_Entries taken from a collection_:
------------------------------------------------

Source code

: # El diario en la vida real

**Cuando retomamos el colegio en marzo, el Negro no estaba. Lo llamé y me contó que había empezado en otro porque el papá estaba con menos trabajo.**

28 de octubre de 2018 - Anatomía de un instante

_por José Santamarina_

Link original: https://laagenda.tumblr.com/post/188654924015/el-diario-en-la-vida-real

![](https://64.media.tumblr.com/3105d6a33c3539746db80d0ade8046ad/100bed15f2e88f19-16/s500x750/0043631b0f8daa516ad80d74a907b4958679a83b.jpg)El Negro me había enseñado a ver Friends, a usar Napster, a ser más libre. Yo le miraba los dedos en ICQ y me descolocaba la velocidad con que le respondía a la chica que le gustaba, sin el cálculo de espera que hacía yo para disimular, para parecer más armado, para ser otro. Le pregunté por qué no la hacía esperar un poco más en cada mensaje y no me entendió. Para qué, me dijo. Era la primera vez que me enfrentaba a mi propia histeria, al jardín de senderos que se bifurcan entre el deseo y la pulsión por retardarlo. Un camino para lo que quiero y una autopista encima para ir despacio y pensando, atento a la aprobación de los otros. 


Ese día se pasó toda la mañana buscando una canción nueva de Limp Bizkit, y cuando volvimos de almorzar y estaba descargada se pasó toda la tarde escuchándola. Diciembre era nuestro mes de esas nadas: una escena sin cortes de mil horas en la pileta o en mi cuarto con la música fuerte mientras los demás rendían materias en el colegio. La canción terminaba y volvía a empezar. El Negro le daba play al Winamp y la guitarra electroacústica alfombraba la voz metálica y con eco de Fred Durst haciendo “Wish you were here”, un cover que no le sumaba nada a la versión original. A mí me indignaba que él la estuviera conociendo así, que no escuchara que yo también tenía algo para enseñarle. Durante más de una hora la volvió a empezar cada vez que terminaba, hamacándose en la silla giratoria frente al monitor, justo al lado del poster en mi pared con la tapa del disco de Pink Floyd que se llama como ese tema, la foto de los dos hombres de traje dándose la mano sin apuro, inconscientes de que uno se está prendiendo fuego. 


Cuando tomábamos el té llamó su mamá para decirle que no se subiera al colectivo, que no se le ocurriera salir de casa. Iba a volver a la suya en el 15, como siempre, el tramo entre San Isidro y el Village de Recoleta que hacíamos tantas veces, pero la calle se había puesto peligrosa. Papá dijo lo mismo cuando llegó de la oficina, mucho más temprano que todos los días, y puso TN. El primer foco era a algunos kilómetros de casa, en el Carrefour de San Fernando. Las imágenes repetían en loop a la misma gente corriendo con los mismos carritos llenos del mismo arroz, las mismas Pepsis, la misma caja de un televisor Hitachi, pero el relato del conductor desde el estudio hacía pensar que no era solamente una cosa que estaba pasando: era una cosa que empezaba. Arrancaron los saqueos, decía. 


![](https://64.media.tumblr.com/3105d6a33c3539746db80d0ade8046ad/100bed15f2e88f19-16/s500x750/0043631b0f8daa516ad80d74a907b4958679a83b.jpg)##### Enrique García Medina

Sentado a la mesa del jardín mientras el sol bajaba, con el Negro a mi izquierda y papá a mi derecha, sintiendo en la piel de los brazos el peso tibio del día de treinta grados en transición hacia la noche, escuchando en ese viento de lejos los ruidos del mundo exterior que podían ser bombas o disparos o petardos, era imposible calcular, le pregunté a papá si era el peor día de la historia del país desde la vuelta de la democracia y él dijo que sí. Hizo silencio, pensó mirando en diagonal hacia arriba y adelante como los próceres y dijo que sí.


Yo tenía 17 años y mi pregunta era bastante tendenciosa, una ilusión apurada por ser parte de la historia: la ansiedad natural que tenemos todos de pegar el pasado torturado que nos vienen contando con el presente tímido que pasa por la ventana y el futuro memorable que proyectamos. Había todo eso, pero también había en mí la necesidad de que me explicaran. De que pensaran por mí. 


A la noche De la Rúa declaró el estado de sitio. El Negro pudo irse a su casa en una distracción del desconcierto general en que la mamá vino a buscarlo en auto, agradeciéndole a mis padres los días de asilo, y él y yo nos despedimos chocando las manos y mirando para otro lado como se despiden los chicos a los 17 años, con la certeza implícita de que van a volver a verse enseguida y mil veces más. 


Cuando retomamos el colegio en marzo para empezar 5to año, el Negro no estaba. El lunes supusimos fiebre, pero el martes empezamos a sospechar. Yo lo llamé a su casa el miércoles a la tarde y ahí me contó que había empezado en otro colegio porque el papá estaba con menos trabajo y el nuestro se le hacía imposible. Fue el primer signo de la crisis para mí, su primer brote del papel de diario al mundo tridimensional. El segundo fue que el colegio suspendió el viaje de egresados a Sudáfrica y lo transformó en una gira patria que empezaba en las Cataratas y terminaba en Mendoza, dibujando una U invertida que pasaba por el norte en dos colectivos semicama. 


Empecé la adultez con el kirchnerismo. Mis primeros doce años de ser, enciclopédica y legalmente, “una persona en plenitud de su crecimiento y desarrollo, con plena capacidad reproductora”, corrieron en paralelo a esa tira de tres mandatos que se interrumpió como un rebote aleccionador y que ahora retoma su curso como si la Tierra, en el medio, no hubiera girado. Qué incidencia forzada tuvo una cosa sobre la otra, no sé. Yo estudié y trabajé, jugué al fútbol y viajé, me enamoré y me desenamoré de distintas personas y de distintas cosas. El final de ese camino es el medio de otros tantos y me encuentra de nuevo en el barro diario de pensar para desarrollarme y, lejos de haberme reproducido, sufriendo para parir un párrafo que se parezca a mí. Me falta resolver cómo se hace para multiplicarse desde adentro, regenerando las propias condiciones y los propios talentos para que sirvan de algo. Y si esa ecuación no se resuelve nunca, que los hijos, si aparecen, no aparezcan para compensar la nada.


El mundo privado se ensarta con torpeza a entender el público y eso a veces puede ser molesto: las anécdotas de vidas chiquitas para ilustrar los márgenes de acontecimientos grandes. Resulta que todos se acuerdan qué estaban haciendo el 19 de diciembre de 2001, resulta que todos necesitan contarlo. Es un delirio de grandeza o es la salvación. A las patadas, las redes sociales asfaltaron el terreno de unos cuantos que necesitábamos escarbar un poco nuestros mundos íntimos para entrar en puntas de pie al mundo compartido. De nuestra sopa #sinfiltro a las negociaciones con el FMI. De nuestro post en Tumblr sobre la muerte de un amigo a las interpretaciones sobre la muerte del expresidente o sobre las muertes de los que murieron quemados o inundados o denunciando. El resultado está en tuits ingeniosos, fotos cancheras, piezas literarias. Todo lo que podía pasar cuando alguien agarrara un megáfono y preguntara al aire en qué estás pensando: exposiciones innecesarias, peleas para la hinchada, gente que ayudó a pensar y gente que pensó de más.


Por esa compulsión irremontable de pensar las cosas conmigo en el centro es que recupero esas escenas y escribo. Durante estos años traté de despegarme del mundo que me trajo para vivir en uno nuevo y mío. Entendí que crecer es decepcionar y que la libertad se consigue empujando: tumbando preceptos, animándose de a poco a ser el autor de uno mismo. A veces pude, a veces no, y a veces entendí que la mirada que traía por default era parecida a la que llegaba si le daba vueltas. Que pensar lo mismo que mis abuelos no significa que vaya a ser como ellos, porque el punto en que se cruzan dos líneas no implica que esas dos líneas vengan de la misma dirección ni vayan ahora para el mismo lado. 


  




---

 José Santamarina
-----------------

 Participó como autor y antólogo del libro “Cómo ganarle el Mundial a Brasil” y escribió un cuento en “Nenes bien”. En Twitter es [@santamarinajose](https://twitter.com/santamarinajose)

------------------------------------------------

When the word "lejos" occurs in a line above, list that line.

_RESULT OF THIS TASK_:
Sentado a la mesa del jardín mientras el sol bajaba, con el Negro a mi izquierda y papá a mi derecha, sintiendo en la piel de los brazos el peso tibio del día de treinta grados en transición hacia la noche, escuchando en ese viento de lejos los ruidos del mundo exterior que podían ser bombas o disparos o petardos, era imposible calcular, le pregunté a papá si era el peor día de la historia del país desde la vuelta de la democracia y él dijo que sí. Hizo silencio, pensó mirando en diagonal hacia arriba y adelante como los próceres y dijo que sí.
Empecé la adultez con el kirchnerismo. Mis primeros doce años de ser, enciclopédica y legalmente, “una persona en plenitud de su crecimiento y desarrollo, con plena capacidad reproductora”, corrieron en paralelo a esa tira de tres mandatos que se interrumpió como un rebote aleccionador y que ahora retoma su curso como si la Tierra, en el medio, no hubiera girado. Qué incidencia forzada tuvo una cosa sobre la otra, no sé. Yo estudié y trabajé, jugué al fútbol y viajé, me enamoré y me desenamoré de distintas personas y de distintas cosas. El final de ese camino es el medio de otros tantos y me encuentra de nuevo en el barro diario de pensar para desarrollarme y, lejos de haberme reproducido, sufriendo para parir un párrafo que se parezca a mí. Me falta resolver cómo se hace para multiplicarse desde adentro, regenerando las propias condiciones y los propios talentos para que sirvan de algo. Y si esa ecuación no se resuelve nunca, que los hijos, si aparecen, no aparezcan para compensar la nada.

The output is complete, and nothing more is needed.